Guest blog by pianist Norma Wilson

Norma Wilson is a pianist and flautist from the West Country. She first visited Allegro Optical in 2020 and has since collaborated with us on several projects including The RSM & BAPAM, Sustaining A Career Into Old Age podcast. 

In this blog, Norma talks about how Wet Macular Degeneration has impacted her career and how she manages her condition to continue playing.

Wet Macular Degeneration – a musicians perspective.

I am a keen amateur musician.  From a young age I would borrow music scores from the library and I am a proficient sight-reader.  In 2016 I was diagnosed with Wet Macular Degeneration in both eyes. The onset was very sudden ( I noticed Fiona Bruce looked beetroot colour with a very long face when I watched the News) and when the second eye was affected I was devastated when the Eye Consultant said it could affect the way I read music. 

I had noticed that when I looked at music notation the lines were wavy, there were some blurry patches.  The main problem was the light, I would get a sparkling effect when I moved my eyes from the score to the keyboard and back again.  The light was refracted and I had a general feeling that my vision was distorted.  

Fortunately, I read an article about Allegro Optical, in SideView, the Macular Society Newsletter.  I live in Bristol but made the journey to Meltham to see if they could help me. Allegro Optical describe themselves as a musicians’ optician.  It was a very different eye assessment, I took music along, there was a piano and a music stand.  The measuring process to make me special ‘music reading glasses’ took quite a while.  Allegro Optical have a piano and music stands, so I took some music with me and my flute which I play as well as the piano. 

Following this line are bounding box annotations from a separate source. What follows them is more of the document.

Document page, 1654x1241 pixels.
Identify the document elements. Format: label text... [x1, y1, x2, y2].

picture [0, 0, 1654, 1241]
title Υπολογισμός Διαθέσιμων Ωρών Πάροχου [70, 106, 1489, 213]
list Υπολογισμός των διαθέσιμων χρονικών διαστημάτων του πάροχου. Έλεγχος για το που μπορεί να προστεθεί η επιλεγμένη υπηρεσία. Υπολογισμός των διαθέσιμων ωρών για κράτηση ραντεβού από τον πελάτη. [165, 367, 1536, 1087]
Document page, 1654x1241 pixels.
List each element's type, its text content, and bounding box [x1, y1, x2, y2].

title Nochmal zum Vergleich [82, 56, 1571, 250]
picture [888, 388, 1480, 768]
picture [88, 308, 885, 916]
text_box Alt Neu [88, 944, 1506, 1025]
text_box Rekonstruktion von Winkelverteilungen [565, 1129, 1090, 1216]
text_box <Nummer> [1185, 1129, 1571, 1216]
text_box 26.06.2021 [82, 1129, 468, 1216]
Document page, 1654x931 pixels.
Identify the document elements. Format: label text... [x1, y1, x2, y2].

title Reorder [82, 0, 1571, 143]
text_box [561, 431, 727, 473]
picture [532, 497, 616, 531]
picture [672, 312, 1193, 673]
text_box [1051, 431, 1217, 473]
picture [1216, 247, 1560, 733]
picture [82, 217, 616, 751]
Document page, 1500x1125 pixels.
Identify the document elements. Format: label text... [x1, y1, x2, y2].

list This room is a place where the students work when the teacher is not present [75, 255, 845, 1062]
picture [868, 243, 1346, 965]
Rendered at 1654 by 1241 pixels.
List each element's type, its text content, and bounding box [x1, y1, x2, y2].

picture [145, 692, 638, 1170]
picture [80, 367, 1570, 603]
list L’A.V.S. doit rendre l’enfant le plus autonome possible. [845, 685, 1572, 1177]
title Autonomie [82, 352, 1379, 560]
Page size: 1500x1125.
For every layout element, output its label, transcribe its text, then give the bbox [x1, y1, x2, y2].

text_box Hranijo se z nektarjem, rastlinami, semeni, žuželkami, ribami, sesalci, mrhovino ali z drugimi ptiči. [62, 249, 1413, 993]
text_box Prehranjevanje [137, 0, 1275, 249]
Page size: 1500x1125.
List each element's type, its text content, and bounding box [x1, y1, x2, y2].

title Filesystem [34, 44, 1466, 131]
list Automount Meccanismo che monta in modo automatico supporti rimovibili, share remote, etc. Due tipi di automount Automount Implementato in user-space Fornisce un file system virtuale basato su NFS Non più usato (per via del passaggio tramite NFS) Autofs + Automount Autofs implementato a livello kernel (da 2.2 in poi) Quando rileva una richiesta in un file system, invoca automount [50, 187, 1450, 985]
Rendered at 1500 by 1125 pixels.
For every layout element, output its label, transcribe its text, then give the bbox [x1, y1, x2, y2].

  • I had an eye test, which included an OCT scan, a field of vision scan my eye movements were tracked and I had an eScoop assessment for my AMD.
  • They measured the distance between the music score to my eyes both seated at the piano and standing with my flute in front of a music stand.  They were trying to find my ‘working distance’  in my case 21 “
  • My previous optician had tried several times to make me some music reading glasses, they were single view with increased magnification, but that did not address the problem and created more distortion and reduced the field of vision. 
  • Allegro Optical were considering colour and prism. They measured eye to music, eye to stand, eye to piano and how wide my field of vision was. I was persuaded to have a slight yellow filter, I have to say this has helped reduce the sense of eye strain. 

When we consider how a musician reads a score we know that

  • You often read more than one line at a time, treble and bass clefs, but if you play with other people you read across four or more staves.  Your eyes are looking up and down and across. If you then turn your gaze away from the score to look at your fellow musicians you are looking into a different light source and back again. 
  • Light is of the essence, so getting advice on this is important. 
  • Relying solely on reading from a paper score is not always easy so over the years I have been advised to get an IPad Pro (larger iPad A4) and to use several Apps:
  • it depends greatly on which software is used, but Scoringnotes.com for instance tends to make adaptations that work for the visual effect of the score.
    > More detailed information on this can be found here:
    https://www.imore.com/best-music-reading-apps-ipad
    https://www.musicnotes.com/now/tips/the-3-best-hands-free-page-turners/
  • IMSLP  International Music Score Library Project  it started in February 2006. It is a project for the creation of a virtual library of public domain music scores based on the wiki principal. There is  forScore, Piascore, Musescore etc

I was advised that I scan my own score and then get it in Dropbox and then get that into the App ForScore which I use on the iPad. But whether or not you do that or just download, the important thing to get it bigger is to have an iPad Pro (large screen size) and then turn it on its side. That makes the music much bigger—though of course then you have to turn the page twice as much! Using an iPad also helps because it is backlit so the light is more consistent. 

It is important for me that I continue to play music as I age and with my specialist music reading glasses, iPad and the use of various Apps I know I can continue for many years to come.